**** EXTRACT PROVIDED

Oh my gosh, you’re pregnant! Congratulations!
The woman in question was not pregnant at the time, but I exclaimed this with such conviction that I think she began to wonder if she actually was. Having made this faux pas too many cringe-worthy times, I have never asked or congratulated a woman on this miraculous life changing state ever again. I have come into contact with women who are busting at the seams, holding baby books and shopping in the maternity section and will still not ask them if they are knocked up. If they are being wheeled into the labour ward while screaming, I may consider it, but even then it’s still under debate.

Don’t I know you from somewhere?
Slightly less cringe-worthy but rather more effort than it’s worth. The exception being if the person calls you by name and says: “We met at 12h00, on Tuesday the 12th, in shop 54 in Sandton.” Then, by all means, smile and say: “Yes, of course!” If they say: “Yes I know you, we’ve met somewhere before,” ignore them and feign Alzheimer’s.

If you are both staring at each other with goofy smiles – which is usually a sign of some level of recognition – don’t ask them. Invariably, the person I’ve just asked whether we’ve met before has never met me and we are then forced into the boring task of trying to work out if we share a mutual friend somewhere along the way. This ultimately ends with me agreeing to know Bob Jones who I have never met in my life, but if it puts an end to the name game we’ve been playing for the past 20 minutes, then so be it.

********

BRIEF A.
Sum up the piece on awkward social questions in two sentences.
The piece above has no connection to the records that come next.

**** DATA SHOWN

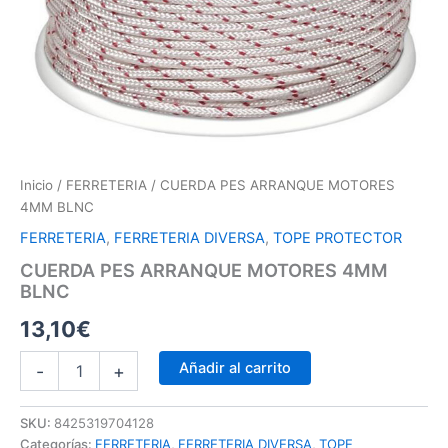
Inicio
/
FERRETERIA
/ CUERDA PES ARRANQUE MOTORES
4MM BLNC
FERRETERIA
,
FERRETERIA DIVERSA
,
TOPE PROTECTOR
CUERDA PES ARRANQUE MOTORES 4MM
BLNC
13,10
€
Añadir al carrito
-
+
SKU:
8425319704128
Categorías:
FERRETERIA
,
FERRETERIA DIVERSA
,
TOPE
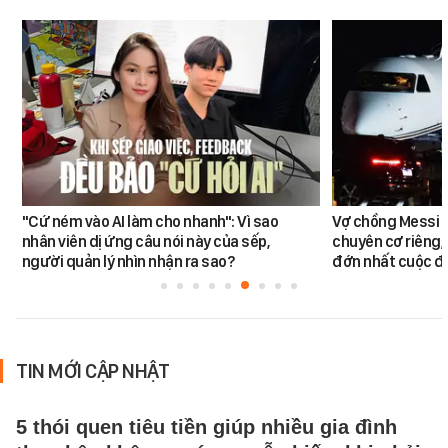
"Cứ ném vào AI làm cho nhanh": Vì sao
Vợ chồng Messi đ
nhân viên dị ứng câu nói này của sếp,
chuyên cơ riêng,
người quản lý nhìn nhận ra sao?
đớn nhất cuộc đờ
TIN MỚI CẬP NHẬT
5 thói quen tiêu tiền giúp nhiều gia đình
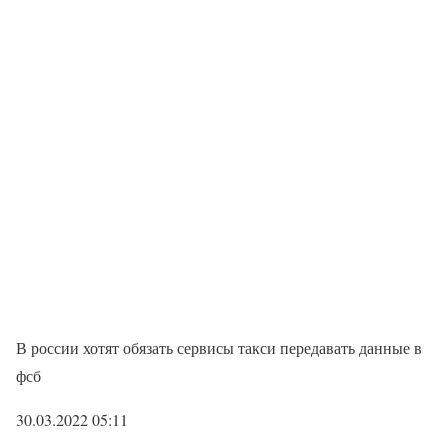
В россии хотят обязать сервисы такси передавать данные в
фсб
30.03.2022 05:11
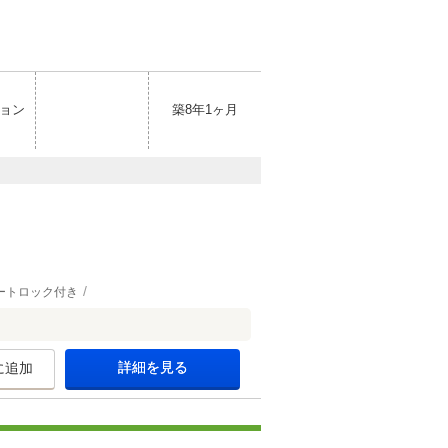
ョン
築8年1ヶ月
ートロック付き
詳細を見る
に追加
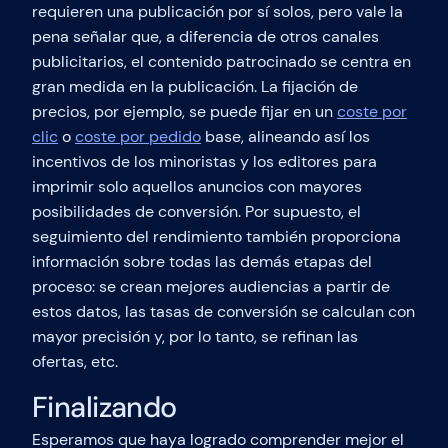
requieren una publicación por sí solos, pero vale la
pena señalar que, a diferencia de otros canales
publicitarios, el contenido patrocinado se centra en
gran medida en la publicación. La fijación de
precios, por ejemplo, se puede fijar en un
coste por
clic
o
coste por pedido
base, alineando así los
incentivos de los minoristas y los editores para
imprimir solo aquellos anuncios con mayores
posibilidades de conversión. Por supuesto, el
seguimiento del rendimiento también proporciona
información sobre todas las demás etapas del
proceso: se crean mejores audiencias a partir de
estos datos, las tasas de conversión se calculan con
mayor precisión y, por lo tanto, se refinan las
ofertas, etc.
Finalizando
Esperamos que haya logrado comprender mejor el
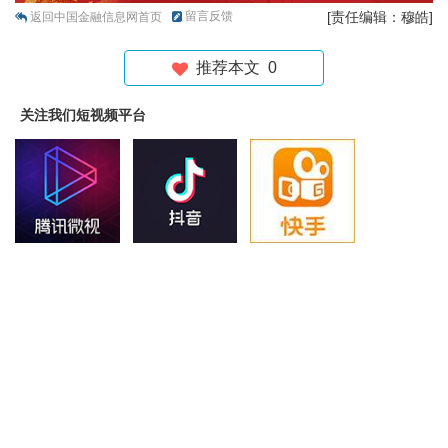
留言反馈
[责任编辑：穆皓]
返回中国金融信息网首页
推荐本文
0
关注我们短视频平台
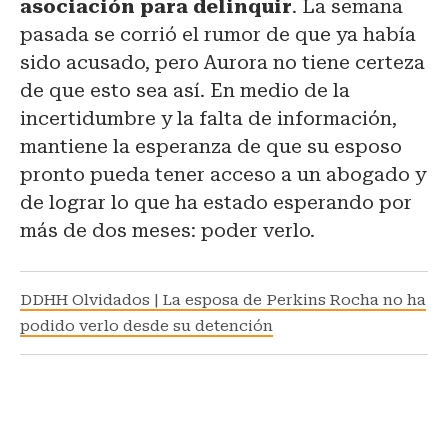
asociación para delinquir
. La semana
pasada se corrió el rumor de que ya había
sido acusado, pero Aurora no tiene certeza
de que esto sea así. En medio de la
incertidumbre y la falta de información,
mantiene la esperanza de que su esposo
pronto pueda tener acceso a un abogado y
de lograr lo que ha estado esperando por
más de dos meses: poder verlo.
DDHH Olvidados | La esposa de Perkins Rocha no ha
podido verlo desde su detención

********

BRIEF B.
Please return, unchanged, the lines of the records from the line with "ném vào AI làm" to the line with "5 thói quen tiêu tiền giúp nhiều gia đình".

WRITTEN REPLY A.
After mistakenly congratulating a woman on a pregnancy too many times, the writer no longer asks any woman whether she is pregnant, even one who is clearly expecting. The writer also avoids asking people whether they have met before: it usually turns out they have not, which leads to a tedious hunt for a mutual friend, unless the other person can give exact details of the meeting.

WRITTEN REPLY B.
"Cứ ném vào AI làm cho nhanh": Vì sao
Vợ chồng Messi đ
nhân viên dị ứng câu nói này của sếp,
chuyên cơ riêng,
người quản lý nhìn nhận ra sao?
đớn nhất cuộc đờ
TIN MỚI CẬP NHẬT
5 thói quen tiêu tiền giúp nhiều gia đình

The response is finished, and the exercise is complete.